Ideas Of India is Shruti Rajagopalan’s new podcast about India. This is going to be an excellent podcast, well worth subscribing to. Shruti’s first guest is Ajay Shah discussing his book with Vijay Kelkar, In Service of the Republic: The Art and Science of Economic Policy. As you may recall, I called In Service, the new Arthashastra, the book every policy maker and future policy maker should be given while being told, “before you do anything, read this!”

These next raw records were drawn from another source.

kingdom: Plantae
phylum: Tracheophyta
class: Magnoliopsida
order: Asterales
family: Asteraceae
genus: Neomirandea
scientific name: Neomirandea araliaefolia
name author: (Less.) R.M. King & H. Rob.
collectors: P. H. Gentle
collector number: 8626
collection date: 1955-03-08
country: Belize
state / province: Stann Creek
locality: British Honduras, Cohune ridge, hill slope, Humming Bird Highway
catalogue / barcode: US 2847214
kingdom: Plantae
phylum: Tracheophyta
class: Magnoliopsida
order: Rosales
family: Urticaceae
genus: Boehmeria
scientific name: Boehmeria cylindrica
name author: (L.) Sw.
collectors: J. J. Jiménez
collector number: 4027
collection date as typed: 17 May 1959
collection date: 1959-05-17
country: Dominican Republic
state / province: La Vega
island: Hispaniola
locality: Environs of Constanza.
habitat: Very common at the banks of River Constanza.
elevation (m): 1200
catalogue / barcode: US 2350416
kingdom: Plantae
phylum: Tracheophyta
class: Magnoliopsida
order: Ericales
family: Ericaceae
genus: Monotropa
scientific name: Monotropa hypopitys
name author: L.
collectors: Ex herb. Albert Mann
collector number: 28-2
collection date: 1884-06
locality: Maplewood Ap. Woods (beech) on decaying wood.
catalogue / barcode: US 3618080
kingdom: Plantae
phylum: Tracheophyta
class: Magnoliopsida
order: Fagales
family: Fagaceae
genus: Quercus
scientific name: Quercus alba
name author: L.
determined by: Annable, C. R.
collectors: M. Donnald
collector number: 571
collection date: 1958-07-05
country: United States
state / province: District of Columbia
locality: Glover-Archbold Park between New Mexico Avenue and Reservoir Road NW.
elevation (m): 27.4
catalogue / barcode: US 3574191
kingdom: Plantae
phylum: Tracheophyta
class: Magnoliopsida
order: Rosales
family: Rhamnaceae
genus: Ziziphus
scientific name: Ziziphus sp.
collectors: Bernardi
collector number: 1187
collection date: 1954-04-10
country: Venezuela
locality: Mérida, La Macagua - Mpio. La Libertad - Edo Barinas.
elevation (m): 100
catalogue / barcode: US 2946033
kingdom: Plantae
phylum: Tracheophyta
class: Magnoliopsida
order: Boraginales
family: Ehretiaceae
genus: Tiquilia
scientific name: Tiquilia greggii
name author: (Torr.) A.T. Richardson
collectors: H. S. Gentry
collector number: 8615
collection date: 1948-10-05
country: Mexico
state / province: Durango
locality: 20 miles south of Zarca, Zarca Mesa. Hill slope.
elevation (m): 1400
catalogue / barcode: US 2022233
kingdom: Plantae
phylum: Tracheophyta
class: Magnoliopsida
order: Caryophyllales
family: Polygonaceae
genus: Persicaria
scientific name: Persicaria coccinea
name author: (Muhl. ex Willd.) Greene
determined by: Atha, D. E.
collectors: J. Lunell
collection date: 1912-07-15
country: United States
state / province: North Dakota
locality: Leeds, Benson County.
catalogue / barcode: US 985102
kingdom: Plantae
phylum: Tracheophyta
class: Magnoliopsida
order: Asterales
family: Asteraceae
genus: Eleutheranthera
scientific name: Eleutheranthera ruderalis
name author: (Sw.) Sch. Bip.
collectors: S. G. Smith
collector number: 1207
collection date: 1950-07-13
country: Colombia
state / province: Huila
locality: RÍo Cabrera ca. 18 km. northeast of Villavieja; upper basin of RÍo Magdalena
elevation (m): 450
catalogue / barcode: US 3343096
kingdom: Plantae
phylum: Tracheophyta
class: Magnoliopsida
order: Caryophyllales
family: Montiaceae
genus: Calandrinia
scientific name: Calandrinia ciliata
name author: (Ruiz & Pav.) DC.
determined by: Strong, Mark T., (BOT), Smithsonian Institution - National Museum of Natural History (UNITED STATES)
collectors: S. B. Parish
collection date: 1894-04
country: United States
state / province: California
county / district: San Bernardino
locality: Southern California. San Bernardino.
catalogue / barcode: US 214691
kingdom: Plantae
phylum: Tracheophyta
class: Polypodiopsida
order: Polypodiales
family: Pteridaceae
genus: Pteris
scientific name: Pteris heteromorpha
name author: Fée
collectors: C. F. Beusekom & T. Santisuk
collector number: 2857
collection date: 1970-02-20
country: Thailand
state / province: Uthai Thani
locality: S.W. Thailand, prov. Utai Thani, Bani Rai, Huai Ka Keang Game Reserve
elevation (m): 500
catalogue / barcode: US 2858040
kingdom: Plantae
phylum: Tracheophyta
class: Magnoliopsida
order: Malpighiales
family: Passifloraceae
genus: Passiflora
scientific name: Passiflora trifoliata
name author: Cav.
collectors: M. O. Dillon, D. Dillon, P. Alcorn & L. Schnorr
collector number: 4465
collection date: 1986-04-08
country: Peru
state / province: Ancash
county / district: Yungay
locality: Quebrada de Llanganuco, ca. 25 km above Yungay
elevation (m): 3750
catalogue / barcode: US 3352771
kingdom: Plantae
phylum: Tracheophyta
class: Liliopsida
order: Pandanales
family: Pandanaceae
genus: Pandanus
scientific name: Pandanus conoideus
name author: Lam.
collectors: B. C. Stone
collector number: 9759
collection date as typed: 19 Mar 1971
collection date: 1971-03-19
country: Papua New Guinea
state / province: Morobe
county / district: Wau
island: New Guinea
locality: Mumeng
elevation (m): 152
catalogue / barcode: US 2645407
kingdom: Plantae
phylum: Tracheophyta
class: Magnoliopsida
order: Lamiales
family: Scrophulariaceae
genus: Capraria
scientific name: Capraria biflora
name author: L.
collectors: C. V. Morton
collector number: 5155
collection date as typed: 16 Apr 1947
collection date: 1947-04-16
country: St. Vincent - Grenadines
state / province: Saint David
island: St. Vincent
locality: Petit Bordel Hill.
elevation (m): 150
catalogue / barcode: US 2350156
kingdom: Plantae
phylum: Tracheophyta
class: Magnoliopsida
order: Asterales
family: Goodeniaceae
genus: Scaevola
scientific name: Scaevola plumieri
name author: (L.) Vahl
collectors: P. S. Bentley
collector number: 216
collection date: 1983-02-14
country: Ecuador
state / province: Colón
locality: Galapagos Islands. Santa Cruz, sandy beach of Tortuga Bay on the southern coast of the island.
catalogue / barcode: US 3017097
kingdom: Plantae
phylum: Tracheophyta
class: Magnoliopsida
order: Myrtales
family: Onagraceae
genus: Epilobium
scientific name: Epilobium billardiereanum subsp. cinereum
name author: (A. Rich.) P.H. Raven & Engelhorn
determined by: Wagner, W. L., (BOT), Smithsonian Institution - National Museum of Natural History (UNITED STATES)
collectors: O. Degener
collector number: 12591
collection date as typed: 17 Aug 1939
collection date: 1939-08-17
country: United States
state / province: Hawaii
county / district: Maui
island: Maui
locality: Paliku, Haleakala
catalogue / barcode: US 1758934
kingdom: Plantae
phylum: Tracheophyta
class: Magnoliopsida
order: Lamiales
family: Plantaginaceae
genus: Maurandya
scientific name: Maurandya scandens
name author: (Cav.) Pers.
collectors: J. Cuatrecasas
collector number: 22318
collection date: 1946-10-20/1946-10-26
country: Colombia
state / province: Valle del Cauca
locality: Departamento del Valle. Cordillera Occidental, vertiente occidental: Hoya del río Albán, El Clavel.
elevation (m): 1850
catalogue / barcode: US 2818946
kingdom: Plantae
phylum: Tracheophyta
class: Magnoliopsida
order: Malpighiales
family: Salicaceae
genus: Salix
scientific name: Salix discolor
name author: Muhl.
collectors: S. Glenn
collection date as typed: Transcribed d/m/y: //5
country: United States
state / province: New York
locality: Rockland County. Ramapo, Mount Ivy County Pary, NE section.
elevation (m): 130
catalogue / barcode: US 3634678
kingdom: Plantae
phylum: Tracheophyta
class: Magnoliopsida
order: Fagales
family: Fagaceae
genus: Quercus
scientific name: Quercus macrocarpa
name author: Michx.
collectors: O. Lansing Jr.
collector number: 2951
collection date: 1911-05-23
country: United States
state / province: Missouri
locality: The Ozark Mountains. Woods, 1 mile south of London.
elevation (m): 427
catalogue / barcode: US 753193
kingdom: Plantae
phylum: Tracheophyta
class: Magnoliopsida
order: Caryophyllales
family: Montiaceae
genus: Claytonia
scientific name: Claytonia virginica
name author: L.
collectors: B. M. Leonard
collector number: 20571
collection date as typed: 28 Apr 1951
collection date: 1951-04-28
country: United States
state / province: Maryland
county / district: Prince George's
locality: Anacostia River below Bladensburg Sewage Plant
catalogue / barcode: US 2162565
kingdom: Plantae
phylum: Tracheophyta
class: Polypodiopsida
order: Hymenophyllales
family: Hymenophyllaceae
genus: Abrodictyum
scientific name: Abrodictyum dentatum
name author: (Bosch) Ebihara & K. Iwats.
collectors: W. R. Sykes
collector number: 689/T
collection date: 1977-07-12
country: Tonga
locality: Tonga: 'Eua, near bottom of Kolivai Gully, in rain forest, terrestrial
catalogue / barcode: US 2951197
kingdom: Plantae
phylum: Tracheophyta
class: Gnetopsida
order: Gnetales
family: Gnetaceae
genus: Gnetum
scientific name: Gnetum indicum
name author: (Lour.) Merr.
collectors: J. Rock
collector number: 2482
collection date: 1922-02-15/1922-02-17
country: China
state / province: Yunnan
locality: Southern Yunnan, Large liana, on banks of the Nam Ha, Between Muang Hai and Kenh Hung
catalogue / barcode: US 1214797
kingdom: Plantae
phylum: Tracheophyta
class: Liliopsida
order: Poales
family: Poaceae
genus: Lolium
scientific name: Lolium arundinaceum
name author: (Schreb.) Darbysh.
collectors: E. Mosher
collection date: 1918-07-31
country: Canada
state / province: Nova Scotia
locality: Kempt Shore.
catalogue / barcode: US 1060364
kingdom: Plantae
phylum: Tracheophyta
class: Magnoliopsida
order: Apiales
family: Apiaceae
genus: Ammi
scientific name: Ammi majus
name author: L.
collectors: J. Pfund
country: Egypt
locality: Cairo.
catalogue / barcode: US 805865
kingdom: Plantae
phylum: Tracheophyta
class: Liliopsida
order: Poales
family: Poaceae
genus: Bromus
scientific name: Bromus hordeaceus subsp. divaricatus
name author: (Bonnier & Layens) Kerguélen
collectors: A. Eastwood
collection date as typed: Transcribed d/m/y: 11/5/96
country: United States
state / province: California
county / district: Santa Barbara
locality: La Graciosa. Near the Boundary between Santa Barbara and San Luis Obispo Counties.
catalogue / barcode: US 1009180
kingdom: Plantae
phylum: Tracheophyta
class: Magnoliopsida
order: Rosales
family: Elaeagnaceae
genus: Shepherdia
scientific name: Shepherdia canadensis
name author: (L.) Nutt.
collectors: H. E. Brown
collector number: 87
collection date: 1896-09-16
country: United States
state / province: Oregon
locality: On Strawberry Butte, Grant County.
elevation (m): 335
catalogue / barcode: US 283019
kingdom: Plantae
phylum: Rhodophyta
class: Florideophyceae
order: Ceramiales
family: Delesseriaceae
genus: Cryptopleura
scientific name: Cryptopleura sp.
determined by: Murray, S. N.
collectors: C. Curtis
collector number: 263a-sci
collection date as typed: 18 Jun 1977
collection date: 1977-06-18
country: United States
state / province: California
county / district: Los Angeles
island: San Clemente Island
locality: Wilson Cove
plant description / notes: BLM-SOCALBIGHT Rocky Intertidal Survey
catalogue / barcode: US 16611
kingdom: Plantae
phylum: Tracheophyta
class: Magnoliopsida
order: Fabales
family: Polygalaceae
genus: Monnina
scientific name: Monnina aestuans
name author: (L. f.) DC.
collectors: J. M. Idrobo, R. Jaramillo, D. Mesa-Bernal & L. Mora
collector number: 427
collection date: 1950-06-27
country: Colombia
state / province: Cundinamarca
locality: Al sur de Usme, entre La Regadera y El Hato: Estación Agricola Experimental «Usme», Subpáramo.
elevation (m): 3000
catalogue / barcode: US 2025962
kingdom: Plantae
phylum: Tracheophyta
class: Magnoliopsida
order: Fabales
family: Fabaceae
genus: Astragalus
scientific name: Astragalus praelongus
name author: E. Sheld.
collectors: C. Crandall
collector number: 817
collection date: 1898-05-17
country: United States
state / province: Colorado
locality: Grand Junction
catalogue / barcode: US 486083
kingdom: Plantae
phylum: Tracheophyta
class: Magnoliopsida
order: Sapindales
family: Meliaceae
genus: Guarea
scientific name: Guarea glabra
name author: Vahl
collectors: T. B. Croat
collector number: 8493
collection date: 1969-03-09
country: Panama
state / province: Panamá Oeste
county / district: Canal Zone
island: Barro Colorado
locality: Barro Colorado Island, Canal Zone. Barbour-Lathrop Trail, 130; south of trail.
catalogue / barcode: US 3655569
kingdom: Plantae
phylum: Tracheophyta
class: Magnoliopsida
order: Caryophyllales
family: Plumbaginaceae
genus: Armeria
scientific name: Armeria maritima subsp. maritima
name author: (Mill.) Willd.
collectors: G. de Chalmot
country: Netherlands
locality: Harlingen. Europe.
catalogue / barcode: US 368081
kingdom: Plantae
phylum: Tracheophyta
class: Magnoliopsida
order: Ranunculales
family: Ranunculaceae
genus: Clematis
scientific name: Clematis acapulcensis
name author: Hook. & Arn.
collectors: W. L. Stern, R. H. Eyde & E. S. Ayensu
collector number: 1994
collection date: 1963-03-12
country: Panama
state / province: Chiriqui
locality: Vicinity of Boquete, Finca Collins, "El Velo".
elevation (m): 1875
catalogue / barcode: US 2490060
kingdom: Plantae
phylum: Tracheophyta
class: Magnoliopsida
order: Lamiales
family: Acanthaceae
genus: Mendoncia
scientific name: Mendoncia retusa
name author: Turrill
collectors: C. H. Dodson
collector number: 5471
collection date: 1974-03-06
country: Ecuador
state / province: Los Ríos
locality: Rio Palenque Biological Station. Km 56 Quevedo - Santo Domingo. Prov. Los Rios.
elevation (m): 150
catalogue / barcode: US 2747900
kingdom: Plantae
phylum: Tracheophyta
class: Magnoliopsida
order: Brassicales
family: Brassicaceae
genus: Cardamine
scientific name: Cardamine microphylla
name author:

Here’s one bit from Ajay in the podcast:
[S]tate capacity is very hard to change. It evolved very slowly, but it is something you learn. There’s a learning by doing for a republic to learn to achieve state capacity. So we would tell a more constructive story of saying,” Pick a few battles, do a few things, learn how to do them well.” Then maybe in the future you might like to creep out, while understanding that these are 20-year, 40-year, 80-year, hundred-year journeys. Don’t think that these things can be solved in two years.
…There’s a quote in the book from Kaushik Basu where he said that we have libertarianism of necessity, and we have libertarianism of choice. In India, we have to do libertarianism of necessity because we every day confront the malfunctioning state institutions. We’ve always got to think, can this work? Would it go wrong? We’re surrounded by unchecked coercive power in the hands of very frail state institutions, and that creates limits on state capacity. So I think that’s the way our lived experience in India has brought us.
Exactly right and very consistent with the argument that Rajagopalan and I make in Premature Imitation and India’s Flailing State:
In the alternative view put forward here…presumptive laissez-faire is the optimal form of government for states with limited capacity and also the optimal learning environment for states to grow capacity.